[Electronic design automation data]
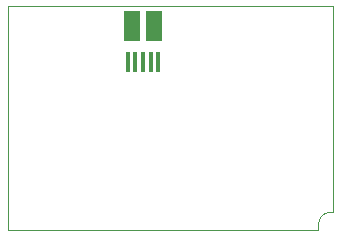
<source format=gbr>
%TF.GenerationSoftware,KiCad,Pcbnew,7.0.7*%
%TF.CreationDate,2024-01-11T19:31:21-08:00*%
%TF.ProjectId,beeper-design,62656570-6572-42d6-9465-7369676e2e6b,rev?*%
%TF.SameCoordinates,Original*%
%TF.FileFunction,Paste,Bot*%
%TF.FilePolarity,Positive*%
%FSLAX46Y46*%
G04 Gerber Fmt 4.6, Leading zero omitted, Abs format (unit mm)*
G04 Created by KiCad (PCBNEW 7.0.7) date 2024-01-11 19:31:21*
%MOMM*%
%LPD*%
G01*
G04 APERTURE LIST*
%ADD10R,0.400000X1.750000*%
%ADD11R,1.425000X2.500000*%
%TA.AperFunction,Profile*%
%ADD12C,0.050000*%
%TD*%
G04 APERTURE END LIST*
D10*
%TO.C,J6*%
X135844176Y-103280414D03*
X136494176Y-103280414D03*
X137144176Y-103280414D03*
X137794176Y-103280414D03*
X138444176Y-103280414D03*
D11*
X136181676Y-100205414D03*
X138106676Y-100205414D03*
%TD*%
D12*
X152000000Y-117500000D02*
X125750000Y-117500000D01*
X125750000Y-117500000D02*
X125750000Y-98500000D01*
X125750000Y-98500000D02*
X153250000Y-98500000D01*
X153250000Y-98500000D02*
X153250000Y-116000000D01*
X153250000Y-116000000D02*
X153000000Y-116000000D01*
X153000000Y-116000000D02*
G75*
G03*
X152000000Y-117000000I0J-1000000D01*
G01*
X152000000Y-117000000D02*
X152000000Y-117500000D01*
M02*

</source>
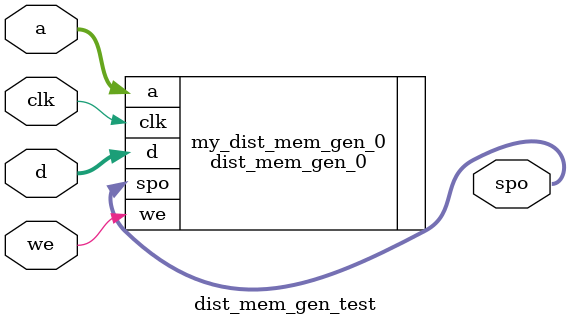
<source format=v>
`timescale 1ns / 1ps


module dist_mem_gen_test(
    input                           clk,
    input       [ 9: 0]             a,
    input       [31: 0]             d,
    input                           we,
    output      [31: 0]             spo
);
    dist_mem_gen_0 my_dist_mem_gen_0(
        .clk(clk),
        .a(a),
        .d(d),
        .we(we),
        .spo(spo)
    );
    
endmodule

</source>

#### Directions for this task
Your answer should reproduce every line of the data verbatim and include no images.

#### Output of the exercise
<source format=gbr>
%TF.GenerationSoftware,KiCad,Pcbnew,7.0.7*%
%TF.CreationDate,2024-01-11T19:31:21-08:00*%
%TF.ProjectId,beeper-design,62656570-6572-42d6-9465-7369676e2e6b,rev?*%
%TF.SameCoordinates,Original*%
%TF.FileFunction,Paste,Bot*%
%TF.FilePolarity,Positive*%
%FSLAX46Y46*%
G04 Gerber Fmt 4.6, Leading zero omitted, Abs format (unit mm)*
G04 Created by KiCad (PCBNEW 7.0.7) date 2024-01-11 19:31:21*
%MOMM*%
%LPD*%
G01*
G04 APERTURE LIST*
%ADD10R,0.400000X1.750000*%
%ADD11R,1.425000X2.500000*%
%TA.AperFunction,Profile*%
%ADD12C,0.050000*%
%TD*%
G04 APERTURE END LIST*
D10*
%TO.C,J6*%
X135844176Y-103280414D03*
X136494176Y-103280414D03*
X137144176Y-103280414D03*
X137794176Y-103280414D03*
X138444176Y-103280414D03*
D11*
X136181676Y-100205414D03*
X138106676Y-100205414D03*
%TD*%
D12*
X152000000Y-117500000D02*
X125750000Y-117500000D01*
X125750000Y-117500000D02*
X125750000Y-98500000D01*
X125750000Y-98500000D02*
X153250000Y-98500000D01*
X153250000Y-98500000D02*
X153250000Y-116000000D01*
X153250000Y-116000000D02*
X153000000Y-116000000D01*
X153000000Y-116000000D02*
G75*
G03*
X152000000Y-117000000I0J-1000000D01*
G01*
X152000000Y-117000000D02*
X152000000Y-117500000D01*
M02*

</source>
<source format=v>
`timescale 1ns / 1ps


module dist_mem_gen_test(
    input                           clk,
    input       [ 9: 0]             a,
    input       [31: 0]             d,
    input                           we,
    output      [31: 0]             spo
);
    dist_mem_gen_0 my_dist_mem_gen_0(
        .clk(clk),
        .a(a),
        .d(d),
        .we(we),
        .spo(spo)
    );
    
endmodule

</source>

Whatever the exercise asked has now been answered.